(RAW DATA begins)

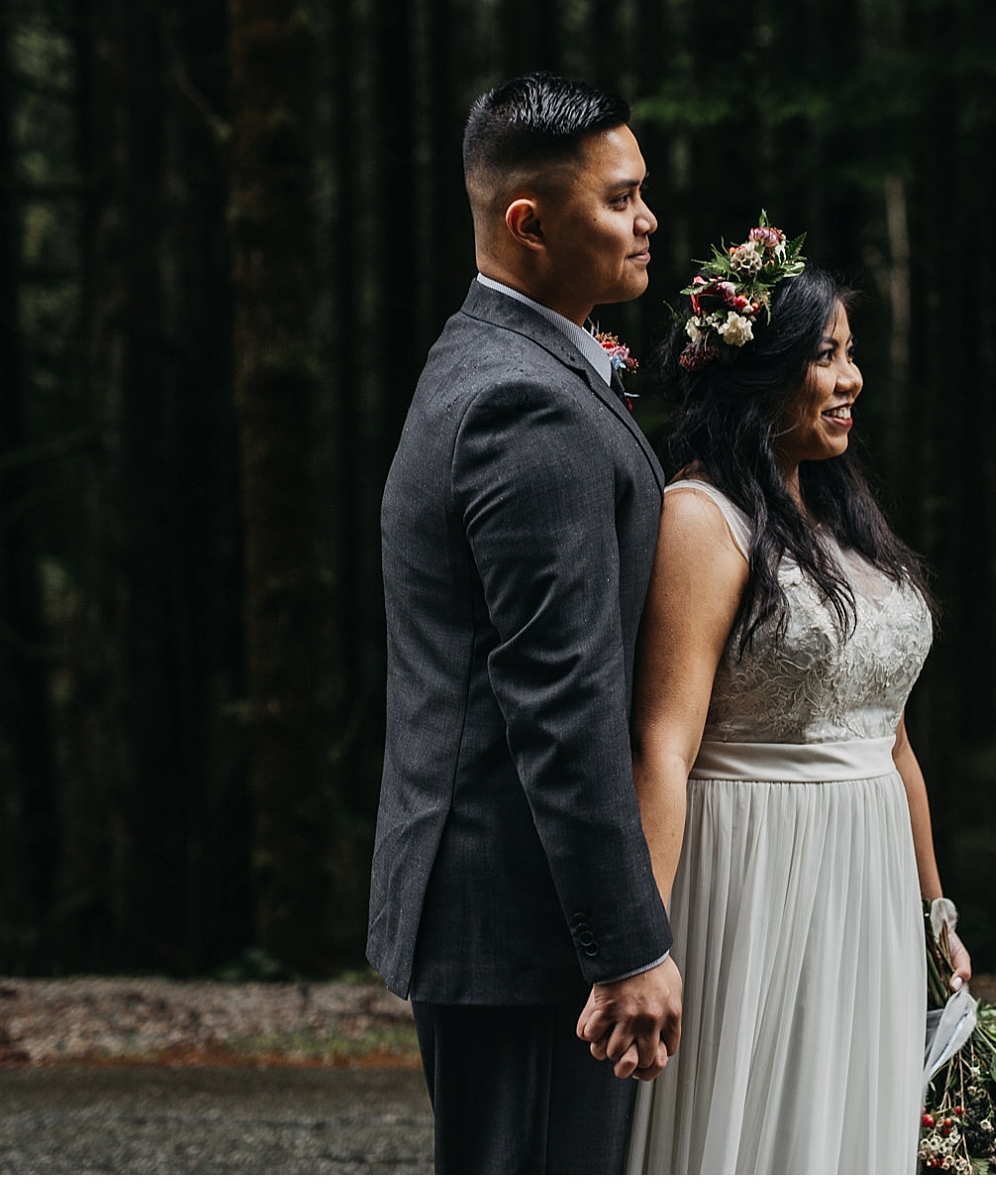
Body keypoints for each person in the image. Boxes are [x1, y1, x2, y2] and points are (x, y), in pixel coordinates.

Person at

(RAW DATA ends)
(RAW DATA begins)

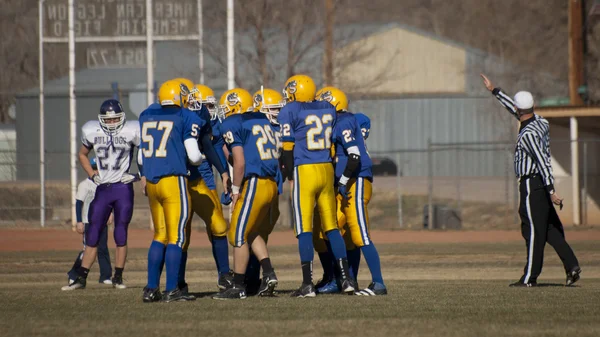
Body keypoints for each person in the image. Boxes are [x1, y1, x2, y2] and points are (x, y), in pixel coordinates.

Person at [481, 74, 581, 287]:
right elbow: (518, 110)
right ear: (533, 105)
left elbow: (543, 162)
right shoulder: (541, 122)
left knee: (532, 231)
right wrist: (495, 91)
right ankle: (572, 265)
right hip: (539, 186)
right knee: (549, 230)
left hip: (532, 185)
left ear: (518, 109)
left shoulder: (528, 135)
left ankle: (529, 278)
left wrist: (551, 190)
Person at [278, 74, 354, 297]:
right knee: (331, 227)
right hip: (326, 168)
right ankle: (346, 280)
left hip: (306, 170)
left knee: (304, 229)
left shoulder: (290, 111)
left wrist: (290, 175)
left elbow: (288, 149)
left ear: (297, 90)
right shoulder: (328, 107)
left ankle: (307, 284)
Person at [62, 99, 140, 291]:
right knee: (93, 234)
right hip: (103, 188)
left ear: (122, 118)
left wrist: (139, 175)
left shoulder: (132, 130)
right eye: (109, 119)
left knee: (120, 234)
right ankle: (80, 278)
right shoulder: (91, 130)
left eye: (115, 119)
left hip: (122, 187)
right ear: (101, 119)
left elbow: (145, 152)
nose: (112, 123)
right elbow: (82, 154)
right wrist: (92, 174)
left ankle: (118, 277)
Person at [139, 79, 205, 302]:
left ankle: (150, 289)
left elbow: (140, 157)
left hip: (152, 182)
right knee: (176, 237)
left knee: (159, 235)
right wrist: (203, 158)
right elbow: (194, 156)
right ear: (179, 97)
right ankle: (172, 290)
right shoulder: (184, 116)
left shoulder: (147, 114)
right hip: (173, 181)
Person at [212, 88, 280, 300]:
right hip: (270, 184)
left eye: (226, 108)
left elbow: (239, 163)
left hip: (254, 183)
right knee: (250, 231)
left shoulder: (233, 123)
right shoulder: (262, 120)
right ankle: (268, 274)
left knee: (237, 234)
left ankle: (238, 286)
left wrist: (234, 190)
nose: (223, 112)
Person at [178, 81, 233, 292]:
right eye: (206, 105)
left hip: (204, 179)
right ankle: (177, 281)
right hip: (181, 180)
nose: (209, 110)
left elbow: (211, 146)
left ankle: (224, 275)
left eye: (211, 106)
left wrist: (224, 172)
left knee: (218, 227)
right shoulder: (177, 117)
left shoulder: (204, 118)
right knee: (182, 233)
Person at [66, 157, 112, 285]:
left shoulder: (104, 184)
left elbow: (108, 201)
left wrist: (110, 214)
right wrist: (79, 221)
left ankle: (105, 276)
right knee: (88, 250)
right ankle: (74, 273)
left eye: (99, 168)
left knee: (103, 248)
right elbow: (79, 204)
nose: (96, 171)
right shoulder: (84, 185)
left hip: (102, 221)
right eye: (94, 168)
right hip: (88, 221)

(RAW DATA ends)
(RAW DATA begins)

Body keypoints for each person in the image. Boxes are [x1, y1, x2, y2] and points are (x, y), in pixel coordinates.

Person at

(RAW DATA ends)

EXERCISE DESCRIPTION:
Read through the material above, and whenever a line contains "elbow", copy it.

YOUR SOLUTION:
right elbow: (518, 110)
left elbow: (543, 162)
left elbow: (288, 149)
left elbow: (145, 152)
right elbow: (82, 154)
left elbow: (140, 157)
right elbow: (194, 156)
left elbow: (239, 163)
left elbow: (211, 146)
left elbow: (108, 201)
right elbow: (79, 204)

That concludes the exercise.